The brain tumour that threatened Doc Neeson’s life has returned and The Angels singer has been told it could be life-threatening within three to six months.
The details of the 67-year-old rock music legend’s fight for life are revealed on an episode of ABC TV’s Australian Story airing tonight at 8pm.
“The news is grim, but some people can get through this, and that’s the way I try to think about things,” Neeson says. “So I’m looking forward optimistically to the future.”

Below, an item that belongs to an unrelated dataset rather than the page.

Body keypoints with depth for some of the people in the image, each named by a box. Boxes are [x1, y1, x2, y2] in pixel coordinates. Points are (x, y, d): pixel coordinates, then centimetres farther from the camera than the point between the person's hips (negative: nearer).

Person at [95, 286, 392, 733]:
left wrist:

The documentary series followed Neeson for more than a year as he underwent treatment for the brain tumour, which was diagnosed in late 2012. It was removed and treated, but an MRI scan in February revealed the tumour had returned.

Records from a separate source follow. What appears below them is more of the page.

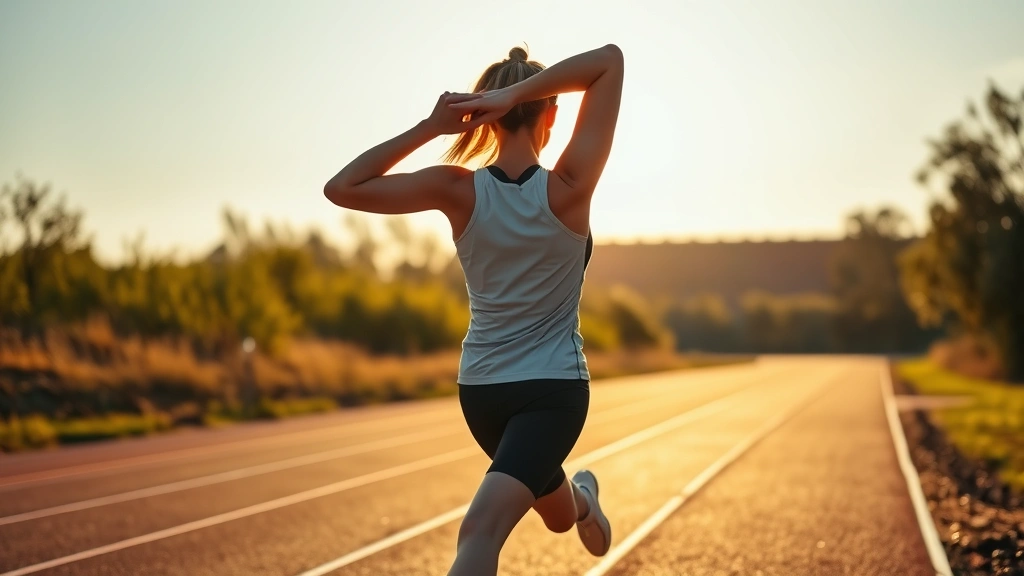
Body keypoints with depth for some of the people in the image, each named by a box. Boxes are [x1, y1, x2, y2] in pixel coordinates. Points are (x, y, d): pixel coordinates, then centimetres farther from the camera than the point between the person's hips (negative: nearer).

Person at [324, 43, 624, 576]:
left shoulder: (458, 190, -14)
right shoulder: (568, 188, -20)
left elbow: (341, 188, -11)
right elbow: (610, 60, -19)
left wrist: (429, 127, -16)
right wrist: (518, 92, -28)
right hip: (554, 387, -5)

The profile includes Neeson receiving the Order of Australia and a benefit concert last year that featured Jimmy Barnes and former federal minister and Oils lead singer Peter Garrett.
The Angels burst onto the Australian pub rock scene in 1976 with their song ‘Am I Ever Going To See Your Face Again’. It became an anthem for generation and somewhere along the way, the audience began to shout back, in response to the chorus, “No way, get f&#ked, f*%k off!”
New Governor-General Sir Peter Cosgrove reveals it cause some discomfort when he was commander of the peacekeeping forces in East Timor and The Angels played in a concert for the troops.
The Catholic Bishop of East Timor asked the then-general what they were singing. Sir Peter demurred, saying he couldn’t quite make it out.
Doc Neeson has just released his first single in seven years, “Walking in the Rain”.